OneOdio A30 Hybrid Active Noise Cancelling Headphones review
Active noise cancellation and supreme comfort on a budget
Active Noise Cancelling headphones can come at a significant price premium due to the complex technology used to recognize and counteract sounds around you. However, in recent years, there have been more budget options cropping up from brands such as TaoTronics, Anker, and more. The OneOdio A30s are a new contender in this category and come in at a very competitive $59.99, but with such fierce competition, will they stand out among the increasingly crowded pack of budget ANC headphones?
- Low price
- Very comfortable and light
- Great sound - solid bass and good mids & highs
- Flimsy construction
- Cheap materials
- No ANC adjustment is possible
What’s in the box?
- OneOdio A30 Active Noise Cancelling headphones
- 120cm 3.5mm Auxilliary cable
- 50cm USB Type-A to Type-C charging cable
- Dual 3.5mm airplane adapter
- User manual
Our first impressions of the OneOdio A30s, were that they felt distinctly ‘rickety’, with the materials not feeling up to scratch for something that’s going to be sat on top of your head for hours on end. Additionally, the hinges felt particularly brittle, which doesn’t bode well for headphones that are designed to be folded away daily. The headband is simply constructed, with padding over an otherwise naked strip of aluminum, which offers little comfort, nor protection for the headphones themselves. This cheap-feeling construction and quality left us wondering whether the A30’s headband could potentially be permanently bent out of shape, which is less than inspiring.
The earcups feel disproportionately high-quality in comparison to the rest of the headset, with memory foam padding and additional coating of artificial leather. Ultimately, the experience of wearing a headset relies on how comfortable they feel when you’re actually wearing them, and it seems like OneOdio has put a lot of the material cost into the earcups themselves, in hopes that comfort will beat out their overall build quality.
Dressed in a dashing matte-black, the OneOdio A30s are pretty unassuming, which gives them a more ‘stealthy’ aesthetic. The surface of the earcups is dressed with a tight-knit texture of concentric circles and the OneOdio logo in the middle. There is some additional branding on the top of the headband and sides of the headset, but it’s nothing gaudy or egregious.
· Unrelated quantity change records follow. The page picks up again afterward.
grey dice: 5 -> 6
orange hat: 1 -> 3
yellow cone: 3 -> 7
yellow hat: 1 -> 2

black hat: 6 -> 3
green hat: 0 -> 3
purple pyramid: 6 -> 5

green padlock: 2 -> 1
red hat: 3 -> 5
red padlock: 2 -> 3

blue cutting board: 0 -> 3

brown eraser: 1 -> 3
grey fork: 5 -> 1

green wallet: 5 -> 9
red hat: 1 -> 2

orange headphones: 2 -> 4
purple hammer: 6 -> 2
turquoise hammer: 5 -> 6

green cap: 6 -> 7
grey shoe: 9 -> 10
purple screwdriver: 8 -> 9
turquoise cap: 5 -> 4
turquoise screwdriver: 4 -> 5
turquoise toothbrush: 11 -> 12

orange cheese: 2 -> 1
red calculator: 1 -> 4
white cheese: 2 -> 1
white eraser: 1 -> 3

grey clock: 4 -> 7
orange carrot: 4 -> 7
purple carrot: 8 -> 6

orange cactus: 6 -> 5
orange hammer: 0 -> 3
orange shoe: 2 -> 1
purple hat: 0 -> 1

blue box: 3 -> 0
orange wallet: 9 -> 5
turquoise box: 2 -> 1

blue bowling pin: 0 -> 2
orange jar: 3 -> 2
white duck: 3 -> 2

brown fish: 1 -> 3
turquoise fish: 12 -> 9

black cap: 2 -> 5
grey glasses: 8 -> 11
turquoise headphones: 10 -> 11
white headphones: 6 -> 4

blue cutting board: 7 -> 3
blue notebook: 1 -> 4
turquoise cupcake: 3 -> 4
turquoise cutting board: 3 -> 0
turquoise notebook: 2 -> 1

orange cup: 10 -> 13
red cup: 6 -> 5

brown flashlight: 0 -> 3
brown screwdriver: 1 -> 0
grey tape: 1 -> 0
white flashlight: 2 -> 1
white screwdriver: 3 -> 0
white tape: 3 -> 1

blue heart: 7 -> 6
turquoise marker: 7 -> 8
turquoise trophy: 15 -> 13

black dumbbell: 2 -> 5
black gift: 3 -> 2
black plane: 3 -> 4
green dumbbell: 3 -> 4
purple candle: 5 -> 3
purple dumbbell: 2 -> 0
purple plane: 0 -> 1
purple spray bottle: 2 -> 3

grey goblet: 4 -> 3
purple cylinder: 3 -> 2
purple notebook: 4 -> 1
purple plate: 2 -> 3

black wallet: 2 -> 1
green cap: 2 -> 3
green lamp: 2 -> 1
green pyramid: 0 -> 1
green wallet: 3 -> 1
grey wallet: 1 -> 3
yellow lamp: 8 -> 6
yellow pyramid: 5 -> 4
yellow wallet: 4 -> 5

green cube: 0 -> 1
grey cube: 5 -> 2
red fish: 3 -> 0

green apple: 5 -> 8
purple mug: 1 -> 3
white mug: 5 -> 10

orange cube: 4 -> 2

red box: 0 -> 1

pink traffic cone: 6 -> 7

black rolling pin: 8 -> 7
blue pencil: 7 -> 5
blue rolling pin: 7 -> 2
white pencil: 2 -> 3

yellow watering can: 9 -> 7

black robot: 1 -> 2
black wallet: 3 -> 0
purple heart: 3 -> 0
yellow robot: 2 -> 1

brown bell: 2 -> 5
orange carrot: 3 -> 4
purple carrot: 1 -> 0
It appears as if the product design team at OneOdio has taken no risks – the A30s look like any other pair of wireless headphones you’ve ever seen, with the only available color listed as “Warehouse Black”. It’s a bit of a shame that there aren’t any other color options.
The OneOdio A30s feel soft around the ears, and the earcups are perhaps a little small for larger-eared people as they are closer to circular in shape than an oval. If your ears are on the larger side, you might want to steer clear. The hinges can be contorted into whichever way fits you best, which is a nice addition as even Sony’s entry-level ANC headsets are pretty limited.
The OneOdio A30s come in at a featherweight 0.45lbs/368g, which helps mitigate the less-than-generous padding on the headband. After an extended period of use, the earcups can get humid, thanks to the memory foam materials clamped to your head, although they are fairly comfortable, given the asking price. However, due to the stuffy earcups, we don’t recommend doing any physical activity in them.
These headphones have an impressively balanced soundscape, and a surprisingly powerful bass considering the unremarkable 40mm driver. The mids and highs come through with relative definition too. After a few weeks of daily listening to a variety of music genres, we’ve yet to find a notable flaw in the audio fidelity of the headphones. Some audiophiles may be left lukewarm, but the price point makes this a really solid value-for-money proposition. The battery life is very impressive too.
Active Noise Cancelling (ANC) works by using microphones on the exterior of the headphones to capture outside sounds. The onboard electronics then measure the wavelength and amplitude of the unwanted sounds and reproduce the same sound 180 degrees out of phase, thus cancelling them out. In theory, the wearer should only hear the sounds that they want to listen to. No ANC system is perfect and this technology is better at cancelling out consistent sounds, like car engines or loud fans.
The OneOdio A30s have decent ANC, nullifying ambient chatting noise in the office and provide a reasonable excuse to ignore your colleagues, which is always a bonus. These were tested on tram rides to and from the office, and were impressively effective at removing the frequent bumps and groaning noises from our surroundings. For those of you who’d like more info about the technology of Active Noise Cancelling there’s an informative and easy to read breakdown from SoundGuys.
The OneOdio A30 Active Noise Cancelling Headphones are close to being utterly fantastic. The comfort, design, and sound quality land far above the expectations we’d have from headphones costing this much, and the noise cancellation is very effective at removing background noise. We like them a lot.